▶ What to produce:
Reproduce word for word the lines of the listing from the first one through the one with "index pip: (270, 820)", omitting every picture.

▬▬▬▬▬▬▬▬▬▬

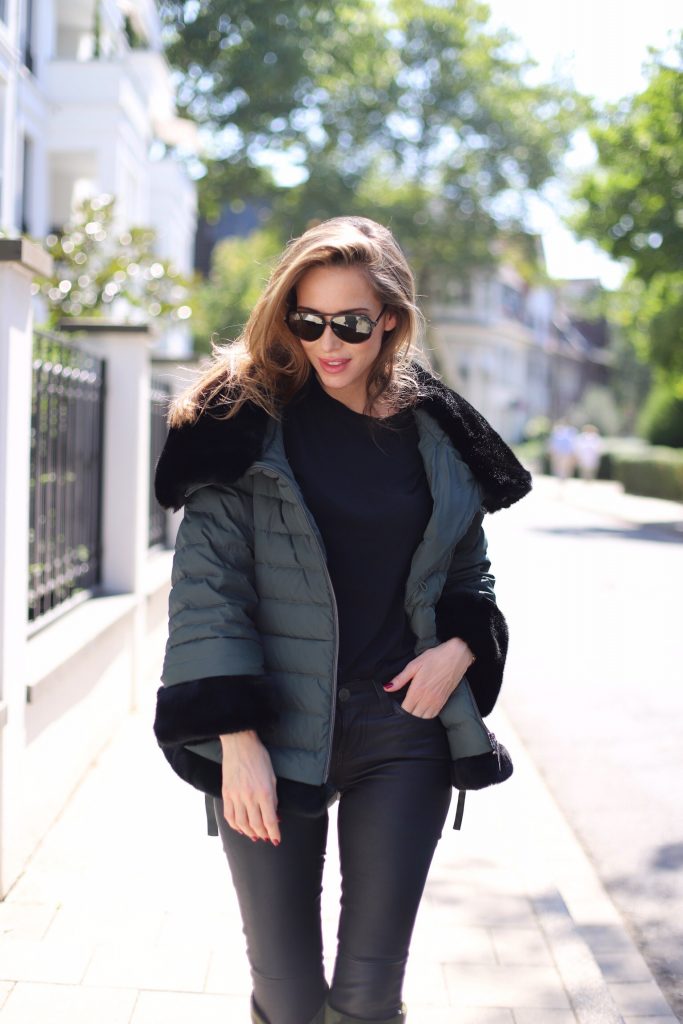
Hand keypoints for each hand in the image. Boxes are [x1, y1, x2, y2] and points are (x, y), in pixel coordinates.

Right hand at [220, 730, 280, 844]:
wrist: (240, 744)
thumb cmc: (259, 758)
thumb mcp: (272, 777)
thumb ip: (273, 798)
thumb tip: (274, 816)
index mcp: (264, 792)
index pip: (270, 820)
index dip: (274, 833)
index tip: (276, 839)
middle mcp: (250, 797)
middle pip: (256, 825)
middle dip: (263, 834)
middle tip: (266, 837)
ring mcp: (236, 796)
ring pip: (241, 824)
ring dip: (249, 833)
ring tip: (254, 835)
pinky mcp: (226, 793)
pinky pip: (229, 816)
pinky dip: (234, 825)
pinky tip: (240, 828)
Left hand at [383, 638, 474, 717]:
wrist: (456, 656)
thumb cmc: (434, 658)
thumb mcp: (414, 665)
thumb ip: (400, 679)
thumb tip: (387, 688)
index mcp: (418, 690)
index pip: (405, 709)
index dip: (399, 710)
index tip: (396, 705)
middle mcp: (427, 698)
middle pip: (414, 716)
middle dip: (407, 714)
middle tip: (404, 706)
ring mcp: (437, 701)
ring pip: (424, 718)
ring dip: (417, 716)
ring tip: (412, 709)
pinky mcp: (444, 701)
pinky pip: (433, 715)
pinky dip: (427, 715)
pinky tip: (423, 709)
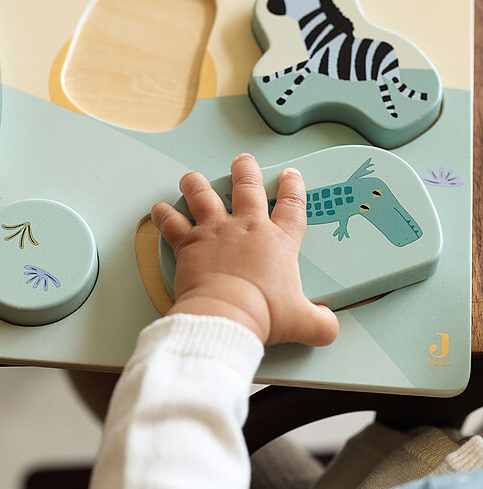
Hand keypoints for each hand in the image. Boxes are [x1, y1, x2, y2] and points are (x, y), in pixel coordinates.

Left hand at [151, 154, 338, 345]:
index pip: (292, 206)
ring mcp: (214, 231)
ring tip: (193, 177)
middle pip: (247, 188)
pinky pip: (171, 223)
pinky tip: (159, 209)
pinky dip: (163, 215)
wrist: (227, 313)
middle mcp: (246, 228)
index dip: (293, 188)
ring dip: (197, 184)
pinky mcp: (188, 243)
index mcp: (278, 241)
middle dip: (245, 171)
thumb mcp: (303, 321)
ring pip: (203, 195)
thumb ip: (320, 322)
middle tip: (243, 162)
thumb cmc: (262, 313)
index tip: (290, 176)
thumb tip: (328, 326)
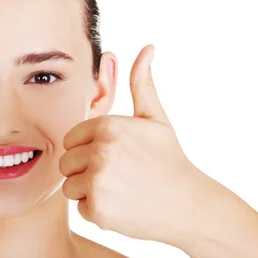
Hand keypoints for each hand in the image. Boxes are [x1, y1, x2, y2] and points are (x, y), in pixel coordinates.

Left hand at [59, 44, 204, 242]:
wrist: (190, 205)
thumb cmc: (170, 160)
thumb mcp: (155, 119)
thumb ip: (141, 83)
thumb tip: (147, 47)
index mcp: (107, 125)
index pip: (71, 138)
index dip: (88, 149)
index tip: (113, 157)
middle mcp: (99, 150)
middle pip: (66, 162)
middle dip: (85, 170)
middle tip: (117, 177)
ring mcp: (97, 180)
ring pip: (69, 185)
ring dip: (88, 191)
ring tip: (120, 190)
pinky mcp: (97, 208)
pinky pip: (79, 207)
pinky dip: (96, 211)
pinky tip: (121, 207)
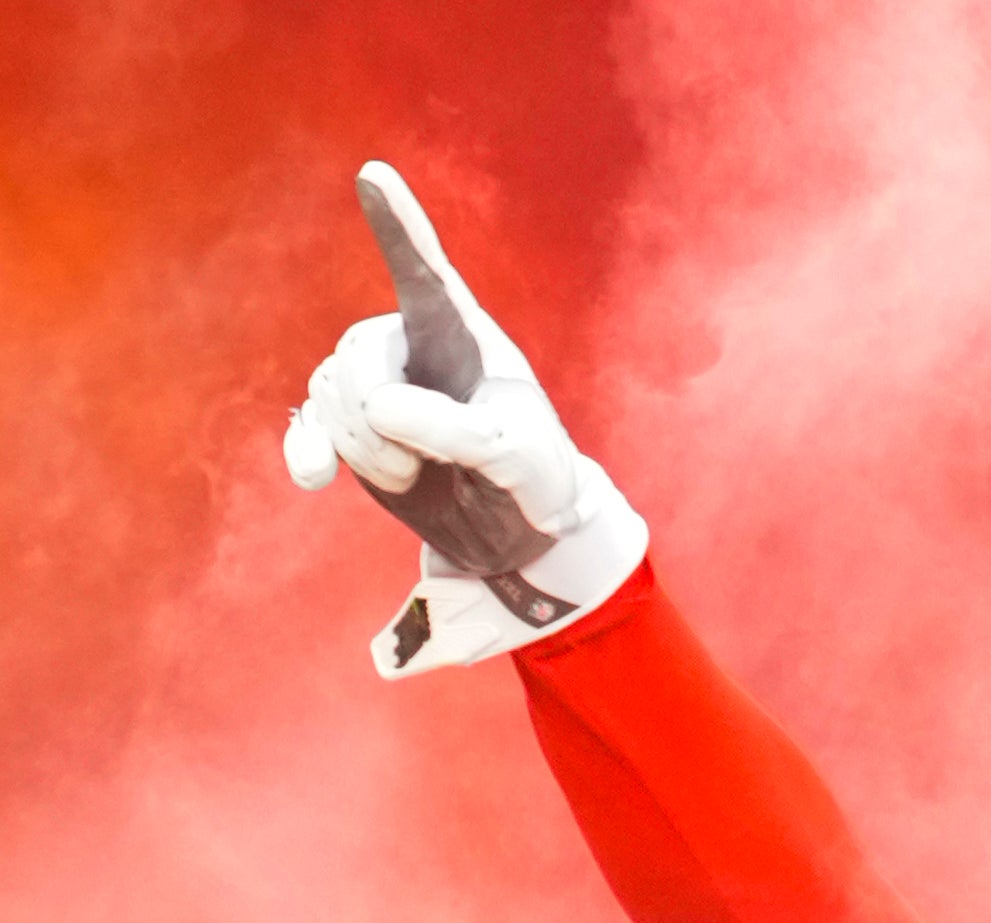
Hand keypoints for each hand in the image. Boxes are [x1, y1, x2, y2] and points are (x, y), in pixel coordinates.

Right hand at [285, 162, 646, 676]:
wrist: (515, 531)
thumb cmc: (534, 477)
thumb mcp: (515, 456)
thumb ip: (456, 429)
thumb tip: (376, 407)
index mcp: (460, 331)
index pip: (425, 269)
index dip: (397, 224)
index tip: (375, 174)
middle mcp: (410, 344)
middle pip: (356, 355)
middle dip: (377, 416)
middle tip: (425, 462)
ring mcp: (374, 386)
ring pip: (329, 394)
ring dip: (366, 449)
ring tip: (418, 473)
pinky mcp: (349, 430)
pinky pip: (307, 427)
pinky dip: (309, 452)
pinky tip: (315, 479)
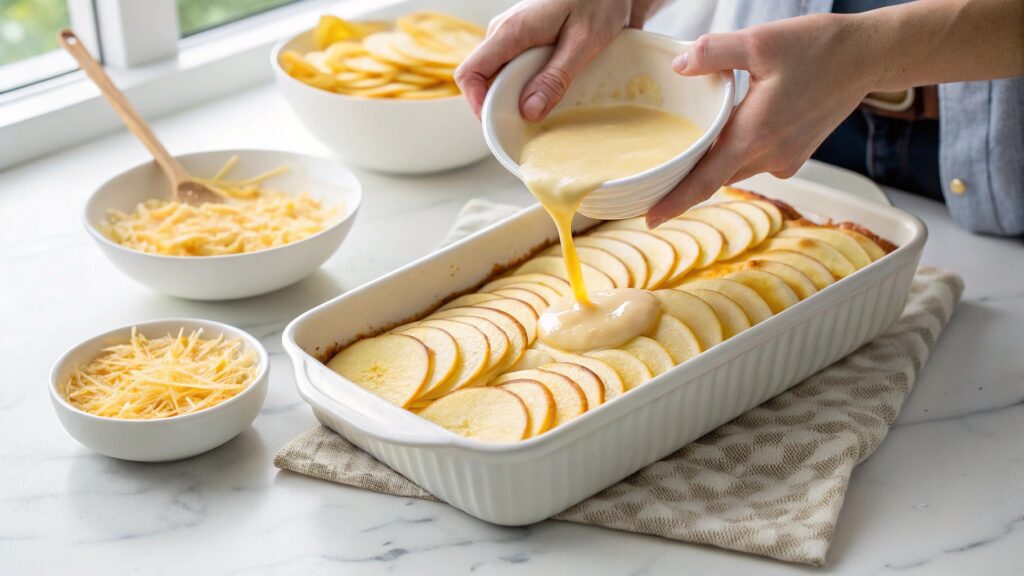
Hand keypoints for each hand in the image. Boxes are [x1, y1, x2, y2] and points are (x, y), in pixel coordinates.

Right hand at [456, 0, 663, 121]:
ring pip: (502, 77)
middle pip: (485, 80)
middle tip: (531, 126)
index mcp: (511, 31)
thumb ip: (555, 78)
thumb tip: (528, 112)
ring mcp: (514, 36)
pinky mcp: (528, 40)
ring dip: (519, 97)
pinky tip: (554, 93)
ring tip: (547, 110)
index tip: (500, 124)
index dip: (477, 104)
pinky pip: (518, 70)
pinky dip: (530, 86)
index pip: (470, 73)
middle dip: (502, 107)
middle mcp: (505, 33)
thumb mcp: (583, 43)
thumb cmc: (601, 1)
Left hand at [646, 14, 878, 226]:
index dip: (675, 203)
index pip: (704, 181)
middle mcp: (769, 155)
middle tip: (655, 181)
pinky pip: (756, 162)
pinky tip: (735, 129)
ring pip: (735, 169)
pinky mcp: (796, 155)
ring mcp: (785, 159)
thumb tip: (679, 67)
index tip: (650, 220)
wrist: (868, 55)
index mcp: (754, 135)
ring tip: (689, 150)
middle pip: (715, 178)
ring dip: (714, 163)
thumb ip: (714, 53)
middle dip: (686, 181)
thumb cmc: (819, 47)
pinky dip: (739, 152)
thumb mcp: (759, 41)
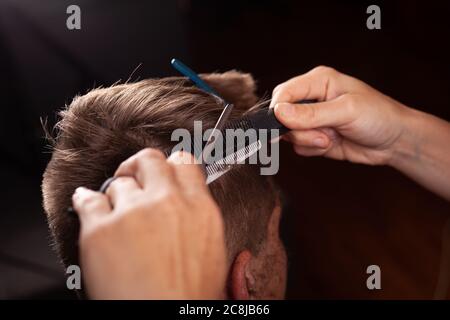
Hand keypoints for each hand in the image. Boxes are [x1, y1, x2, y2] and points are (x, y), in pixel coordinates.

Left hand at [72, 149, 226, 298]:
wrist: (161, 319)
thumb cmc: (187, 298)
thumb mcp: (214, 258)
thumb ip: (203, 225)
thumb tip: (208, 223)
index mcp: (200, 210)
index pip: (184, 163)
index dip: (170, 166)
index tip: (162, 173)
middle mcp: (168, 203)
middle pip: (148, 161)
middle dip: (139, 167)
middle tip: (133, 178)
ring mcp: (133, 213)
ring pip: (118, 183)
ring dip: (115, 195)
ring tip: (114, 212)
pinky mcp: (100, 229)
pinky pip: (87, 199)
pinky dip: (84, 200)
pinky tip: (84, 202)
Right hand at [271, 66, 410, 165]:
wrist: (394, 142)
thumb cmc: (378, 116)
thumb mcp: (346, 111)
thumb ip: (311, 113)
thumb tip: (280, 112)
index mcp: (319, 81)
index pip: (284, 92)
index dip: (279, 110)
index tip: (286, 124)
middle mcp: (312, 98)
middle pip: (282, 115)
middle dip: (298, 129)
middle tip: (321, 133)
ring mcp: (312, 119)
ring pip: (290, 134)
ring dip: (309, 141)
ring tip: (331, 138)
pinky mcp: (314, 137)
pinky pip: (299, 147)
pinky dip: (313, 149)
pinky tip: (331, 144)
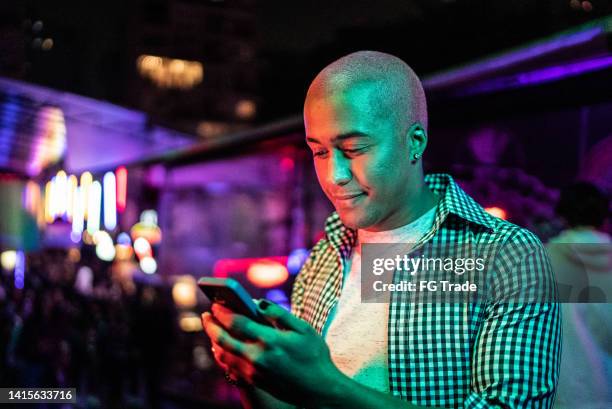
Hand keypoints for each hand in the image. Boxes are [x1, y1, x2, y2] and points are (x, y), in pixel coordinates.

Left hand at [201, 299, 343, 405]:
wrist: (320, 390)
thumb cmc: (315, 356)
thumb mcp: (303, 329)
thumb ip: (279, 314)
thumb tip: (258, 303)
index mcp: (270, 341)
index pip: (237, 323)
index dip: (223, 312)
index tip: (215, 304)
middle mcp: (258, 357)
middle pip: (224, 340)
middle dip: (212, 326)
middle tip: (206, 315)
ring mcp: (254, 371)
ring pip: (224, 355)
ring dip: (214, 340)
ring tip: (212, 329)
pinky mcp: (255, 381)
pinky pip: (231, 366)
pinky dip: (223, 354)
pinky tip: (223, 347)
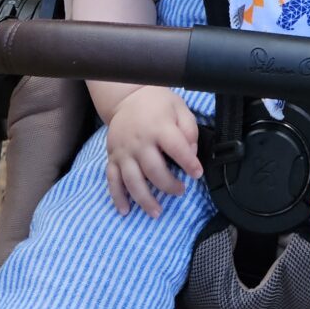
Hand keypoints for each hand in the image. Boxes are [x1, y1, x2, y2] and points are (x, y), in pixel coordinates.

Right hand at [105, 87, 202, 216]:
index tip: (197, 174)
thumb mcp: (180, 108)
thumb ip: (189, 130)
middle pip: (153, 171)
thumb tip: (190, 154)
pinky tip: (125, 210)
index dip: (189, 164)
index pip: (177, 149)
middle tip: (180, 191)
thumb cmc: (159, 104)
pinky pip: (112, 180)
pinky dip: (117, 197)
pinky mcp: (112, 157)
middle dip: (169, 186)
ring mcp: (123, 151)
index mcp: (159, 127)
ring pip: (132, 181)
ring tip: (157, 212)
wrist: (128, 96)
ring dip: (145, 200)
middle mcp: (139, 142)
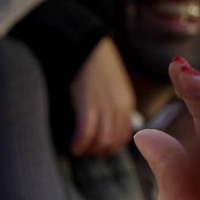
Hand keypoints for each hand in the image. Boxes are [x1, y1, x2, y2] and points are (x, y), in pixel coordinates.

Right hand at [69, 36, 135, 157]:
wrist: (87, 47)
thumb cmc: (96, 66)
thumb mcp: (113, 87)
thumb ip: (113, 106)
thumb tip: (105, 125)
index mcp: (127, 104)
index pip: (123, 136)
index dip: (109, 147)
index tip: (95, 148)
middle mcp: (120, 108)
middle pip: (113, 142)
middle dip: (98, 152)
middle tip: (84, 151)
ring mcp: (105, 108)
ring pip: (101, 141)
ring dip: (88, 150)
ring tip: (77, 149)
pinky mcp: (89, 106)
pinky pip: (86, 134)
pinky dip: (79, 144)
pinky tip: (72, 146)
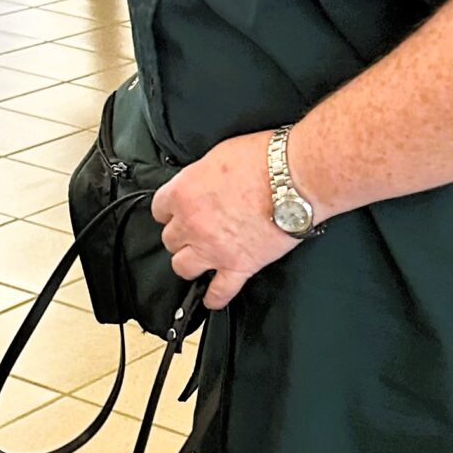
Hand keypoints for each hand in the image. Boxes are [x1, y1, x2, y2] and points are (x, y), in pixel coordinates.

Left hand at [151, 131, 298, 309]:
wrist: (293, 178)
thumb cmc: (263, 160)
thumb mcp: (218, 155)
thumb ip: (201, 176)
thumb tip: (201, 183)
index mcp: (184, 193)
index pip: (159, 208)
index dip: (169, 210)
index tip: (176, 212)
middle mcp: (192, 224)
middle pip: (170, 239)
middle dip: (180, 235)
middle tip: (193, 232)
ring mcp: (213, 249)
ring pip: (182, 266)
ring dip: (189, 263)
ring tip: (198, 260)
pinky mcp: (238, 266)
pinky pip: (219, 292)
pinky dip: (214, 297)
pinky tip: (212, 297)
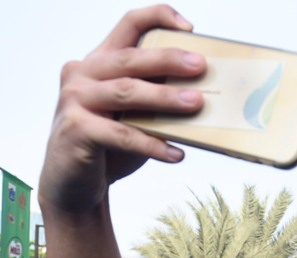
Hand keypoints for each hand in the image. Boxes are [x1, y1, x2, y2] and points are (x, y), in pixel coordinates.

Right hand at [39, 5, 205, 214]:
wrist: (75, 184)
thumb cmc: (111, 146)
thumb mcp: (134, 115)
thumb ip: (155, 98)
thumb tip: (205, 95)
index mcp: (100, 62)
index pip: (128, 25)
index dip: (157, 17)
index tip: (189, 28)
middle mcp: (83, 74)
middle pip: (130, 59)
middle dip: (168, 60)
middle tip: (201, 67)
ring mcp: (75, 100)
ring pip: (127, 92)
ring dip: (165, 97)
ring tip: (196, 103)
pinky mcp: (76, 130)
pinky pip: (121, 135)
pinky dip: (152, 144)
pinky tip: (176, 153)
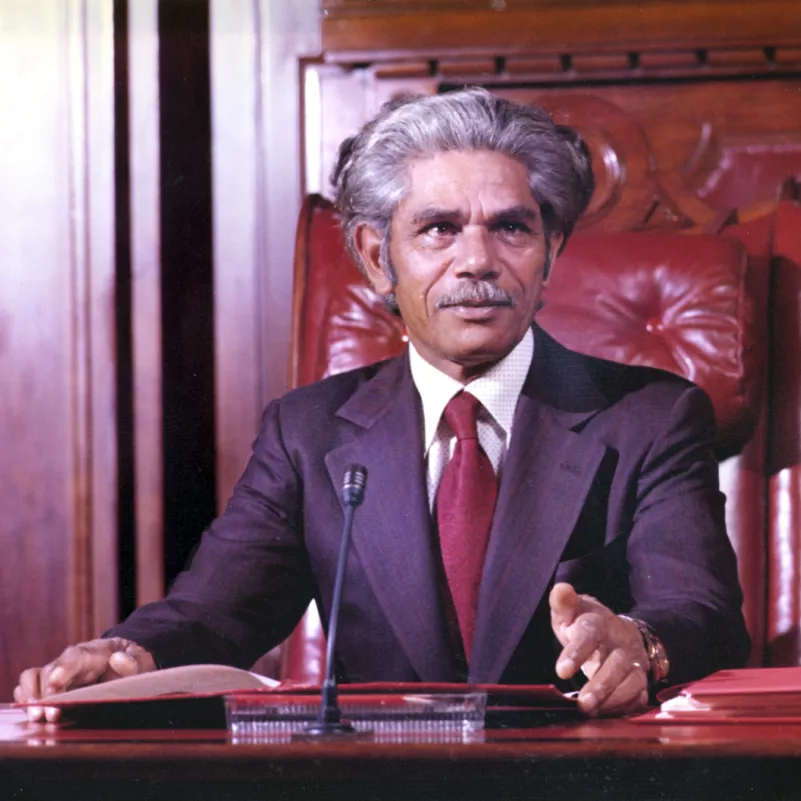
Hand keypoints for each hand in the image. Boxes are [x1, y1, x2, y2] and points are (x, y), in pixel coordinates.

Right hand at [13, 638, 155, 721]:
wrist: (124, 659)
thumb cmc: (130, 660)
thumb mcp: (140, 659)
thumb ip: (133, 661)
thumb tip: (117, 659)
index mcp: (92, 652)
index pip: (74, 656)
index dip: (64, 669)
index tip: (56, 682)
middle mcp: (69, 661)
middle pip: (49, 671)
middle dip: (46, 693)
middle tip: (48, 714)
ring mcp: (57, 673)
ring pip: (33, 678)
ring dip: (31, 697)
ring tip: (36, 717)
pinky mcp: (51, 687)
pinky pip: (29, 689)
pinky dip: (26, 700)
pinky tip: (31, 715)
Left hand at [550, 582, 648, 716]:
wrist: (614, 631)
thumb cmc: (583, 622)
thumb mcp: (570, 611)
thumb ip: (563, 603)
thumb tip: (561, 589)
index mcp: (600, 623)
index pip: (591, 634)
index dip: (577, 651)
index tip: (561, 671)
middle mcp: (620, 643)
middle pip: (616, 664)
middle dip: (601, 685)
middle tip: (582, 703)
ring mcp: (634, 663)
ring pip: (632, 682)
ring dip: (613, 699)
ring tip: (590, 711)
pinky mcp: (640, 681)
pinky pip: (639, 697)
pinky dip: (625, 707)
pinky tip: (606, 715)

▬▬▬▬▬▬▬▬▬▬

▶ Your solution:
Hand keypoints for each hand in the image. Boxes are [x1, y1, x2, y2] and points are (x, y), in pixel coordinates.

Right hand at [220, 730, 280, 844]:
wrist: (240, 744)
thumb cmc: (259, 758)
thumb mcp: (272, 777)
thumb ip: (273, 798)
thumb tip: (274, 816)
index mcp: (264, 792)
index pip: (270, 820)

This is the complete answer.